Update on War Crimes Suit Against Ariel Sharon: "Belgian Law on Universal Jurisdiction Gets a Second Wind

Fwd. from: North American Coordinator
International Campaign for Justice for the Victims of Sabra and Shatila

On June 26 a Belgian Appeals Court ruled on narrow procedural grounds that Belgium did not have jurisdiction to prosecute Ariel Sharon on charges of genocide, war crimes, and crimes against humanity for the 1982 massacre at Sabra and Shatila based on the fact that Sharon was not on Belgian soil. On July 3, lawyers representing 23 survivors of the massacre lodged an appeal on the grounds that the condition on which the case was rejected (i.e., presence of the accused on Belgian soil) was not entailed or foreseen by Belgium's 1993 law on universal jurisdiction. On 17 July an agreement was reached between major Belgian political parties to safeguard the essence and guiding principles of Belgium's law on universal jurisdiction. The agreement will be followed by a proposal for an interpretative law to enable to pursuit of pending cases and investigations. (For details of the agreement, see, Fwd. from: North American Coordinator, International Campaign for Justice for the Victims of Sabra and Shatila).

The agreement in Belgium came only days prior to Israel's decision to drop a one-ton bomb from a US-made F-16 fighter jet on a crowded residential area in the heart of the Gaza Strip. The extra-judicial execution of political activist Salah Shehada also killed 17 Palestinian civilians, including 11 children, and wounded over 100 others. The following day the US House of Representatives allocated an additional US$200 million in aid to Israel as part of a larger US$28.9 billion "anti-terror package."

According to the 1998 Statute of the International Criminal Court, which came into being on 1 July, war crimes include: intentionally launching an attack in the knowledge that such an attach will cause incidental loss of life or injury to civilians or damage to civilian objects or widespread, long-term and severe damage to the natural environment, which would be clearly excessive in relation to the concrete and direct overall military advantage anticipated. Moreover, under US law, wherever it is demonstrated that a state receiving U.S. foreign aid is responsible for "a consistent pattern of gross violations of internationally recognized human rights," the Foreign Assistance Act of 1961 requires that all military and economic aid be immediately and automatically terminated.

The durability of any future political process between Israel and the PLO will depend, in large part, upon the willingness of the international community to uphold international humanitarian and human rights law in the region. This includes prosecution of those responsible for past and future violations and serious breaches of international law.

Israel Boycotts International Law - Boycott Israel!

"The Belgian Law of Universal Jurisdiction Gets a Second Wind"

Fwd. from: North American Coordinator
International Campaign for Justice for the Victims of Sabra and Shatila

Brussels, 18 July 2002--Amnesty International, Avocats Sans Frontires, la Fdration Internationale des Ligues des Droits de l'Homme (FIDH), Human Rights Watch, la Ligue Belge des Droits de lHomme [The Belgian League of Human Rights] and the Liga voor Mensenrechten today expressed satisfaction with a political agreement reached on 17 July 2002 between the parties of the political majority concerning Belgium's universal jurisdiction law of 16 June 1993, revised in 1999.

WHAT IS ASKED | Write out the stretch of the update on the Sharon war crimes suit from "The durability of" through "- Boycott Israel!", word for word.

DATA EXCERPT |
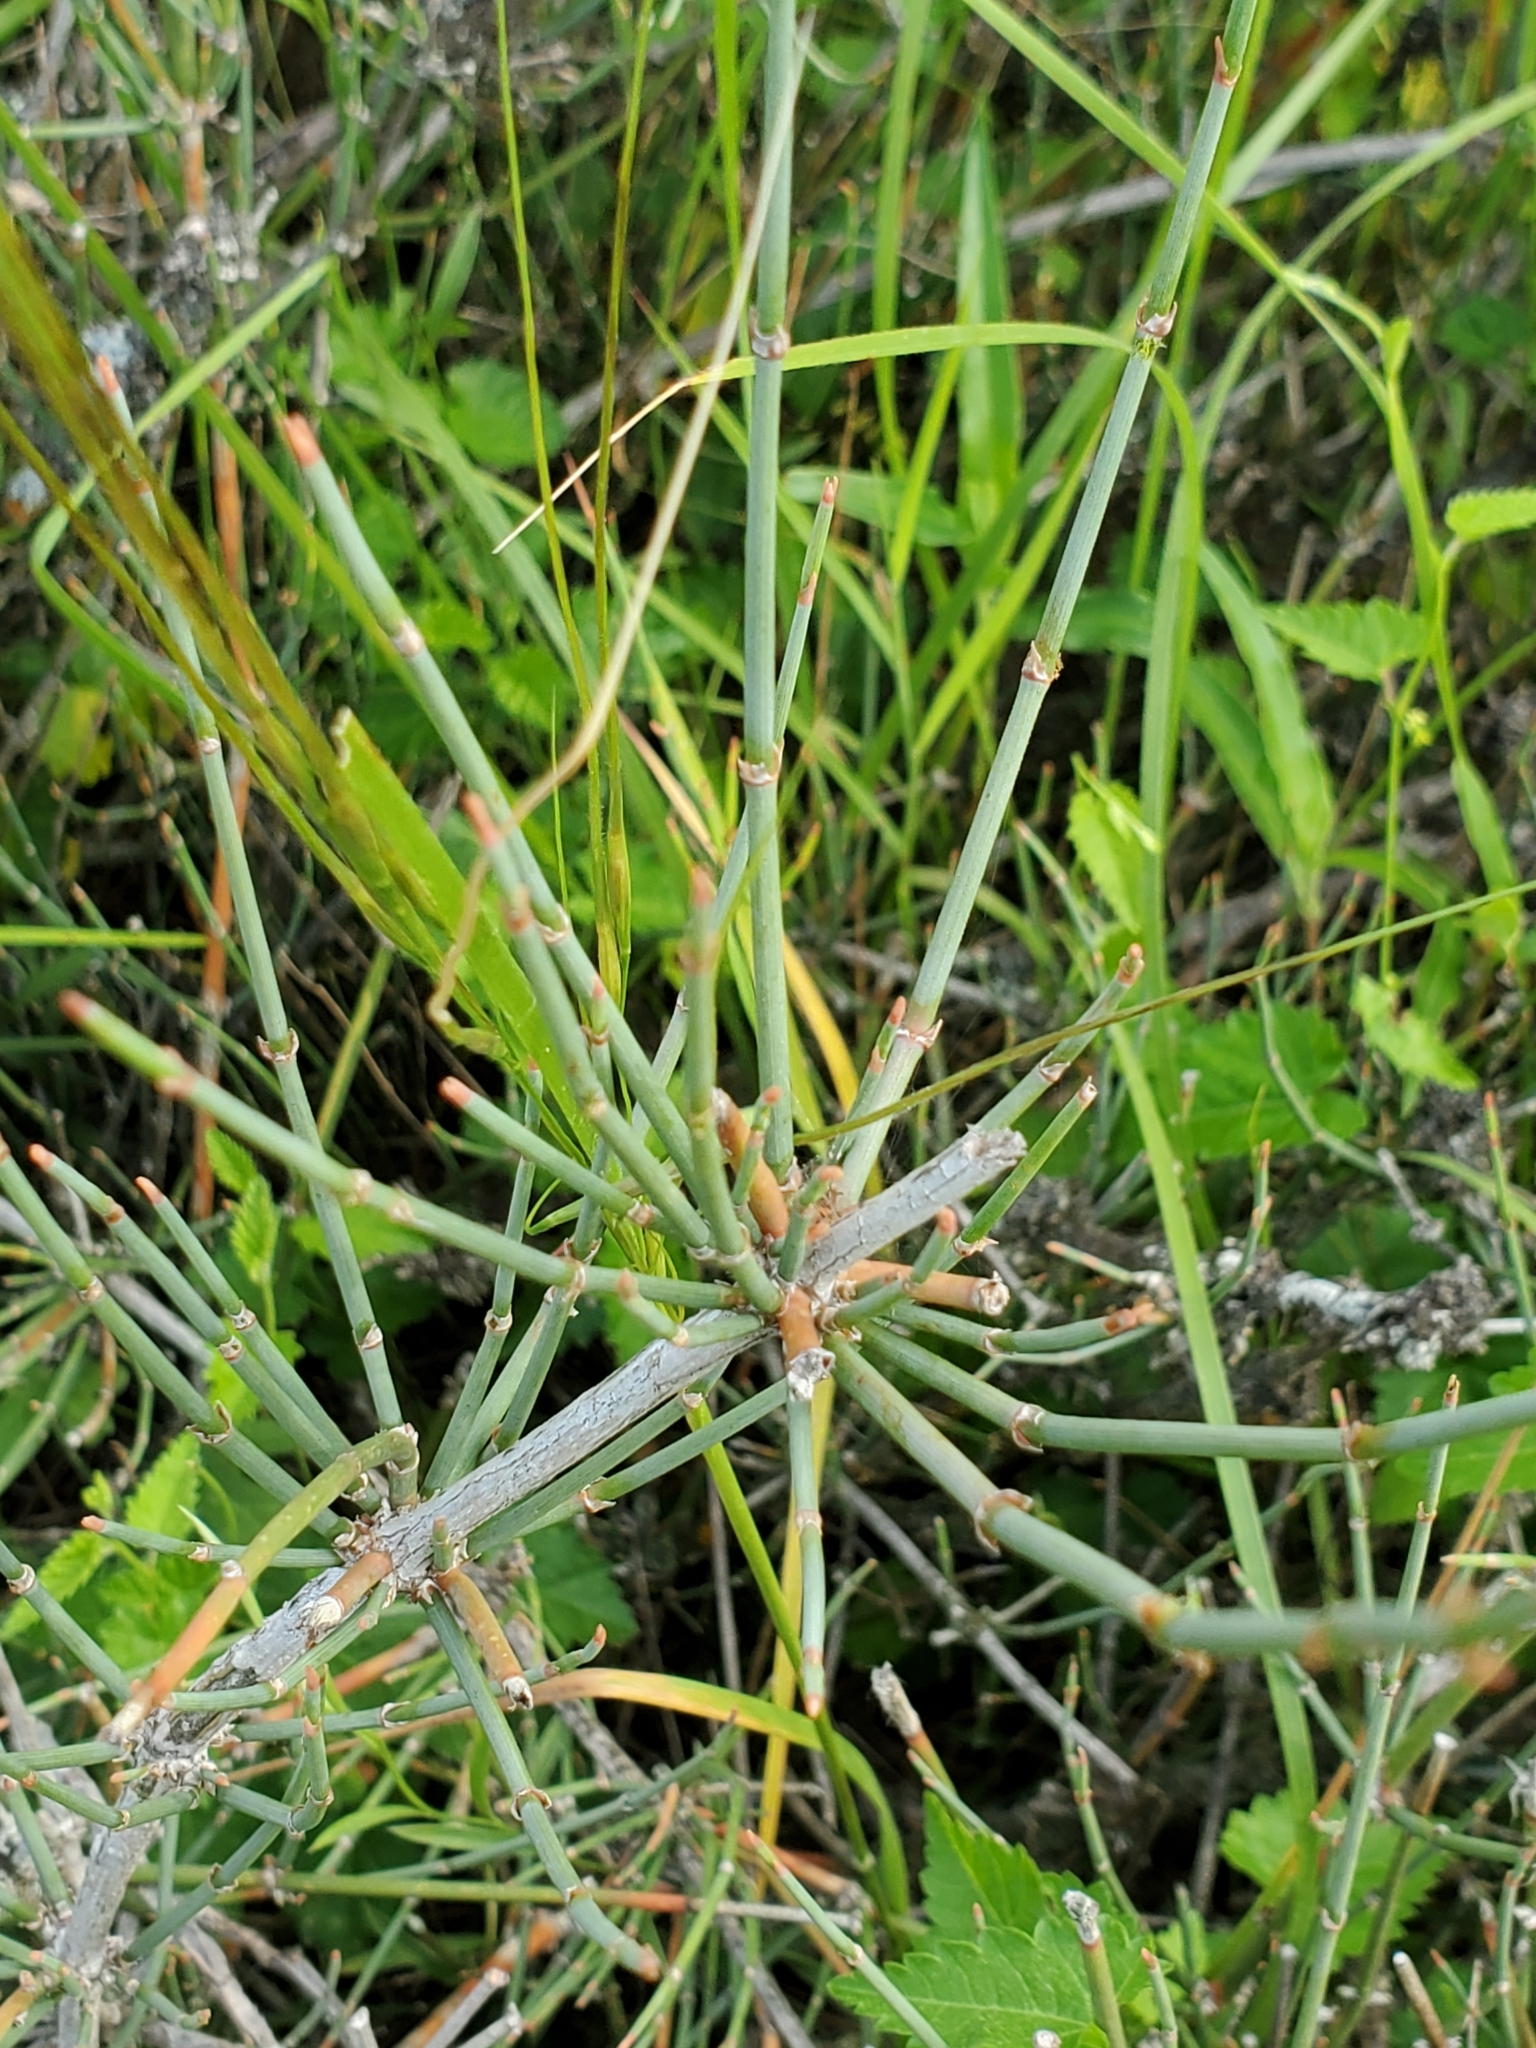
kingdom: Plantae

CORRECT RESULT |
The durability of any future political process between Israel and the PLO will depend, in large part, upon the willingness of the international community to uphold international humanitarian and human rights law in the region. This includes prosecution of those responsible for past and future violations and serious breaches of international law.

Israel Boycotts International Law - Boycott Israel!